The Committee may provide in any such Award that any evaluation of performance may include or exclude any of the following events that occurs during a Performance Period: (a) asset write-downs; (b) litigation or claim judgments or settlements; (c) the effect of changes in tax laws, accounting principles, or other laws or provisions affecting reported results; (d) reorganization or restructuring programs; (e) extraordinary or nonrecurring items as described in Accounting Principles Board Opinion No. 30 and/or in management’s discussion and analysis of financial condition and results of operations appearing in the Company’s annual report to shareholders for the applicable year; (f) acquisitions or divestitures; and (g) foreign exchange gains and losses. To the extent such inclusions or exclusions affect Awards to Covered Employees, they shall be prescribed in a form that meets the requirements of Code Section 162(m) for deductibility.

 

Awards that are designed to qualify as Performance-Based Compensation, and that are held by Covered Employees, may not be adjusted upward.  The Committee shall retain the discretion to adjust such Awards downward.

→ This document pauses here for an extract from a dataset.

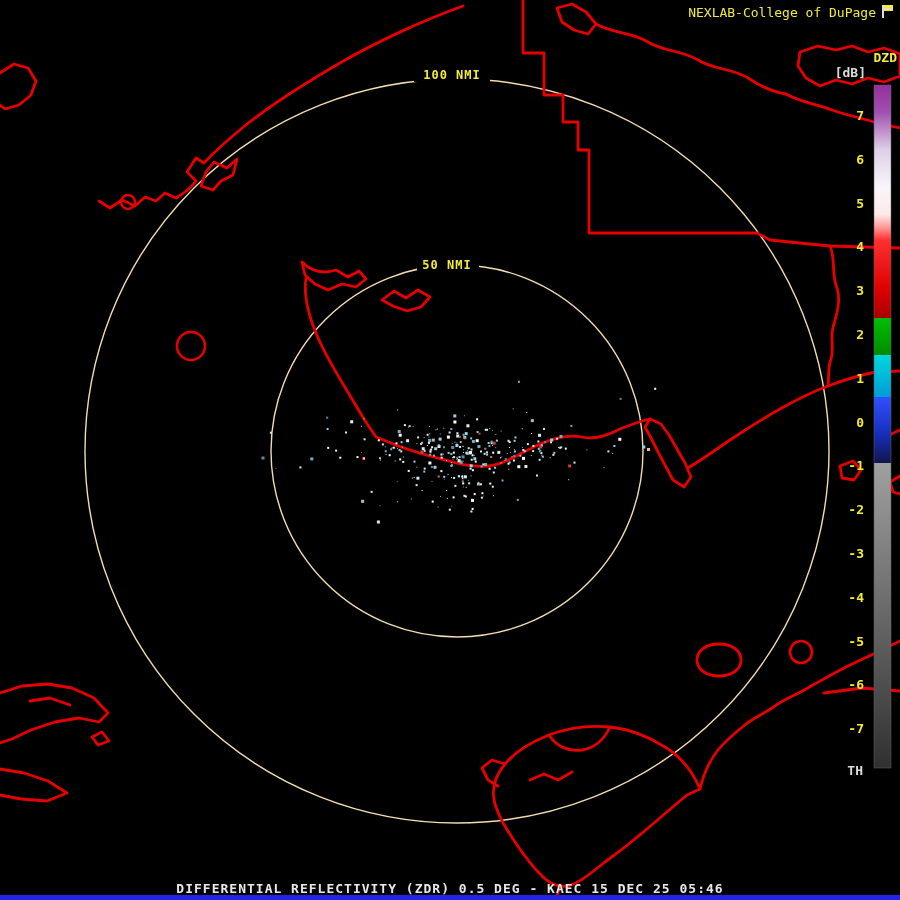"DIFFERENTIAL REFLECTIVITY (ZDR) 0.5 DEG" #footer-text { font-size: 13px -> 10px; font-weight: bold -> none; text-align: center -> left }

In the event that applicable tax and/or securities laws change to permit Committee discretion to alter the governing Performance Measures without obtaining shareholder approval of such changes, the Committee shall have sole discretion to make such changes without obtaining shareholder approval.  In addition, in the event that the Committee determines that it is advisable to grant Awards that shall not qualify as Performance-Based Compensation, the Committee may make such grants without satisfying the requirements of Code Section 162(m).”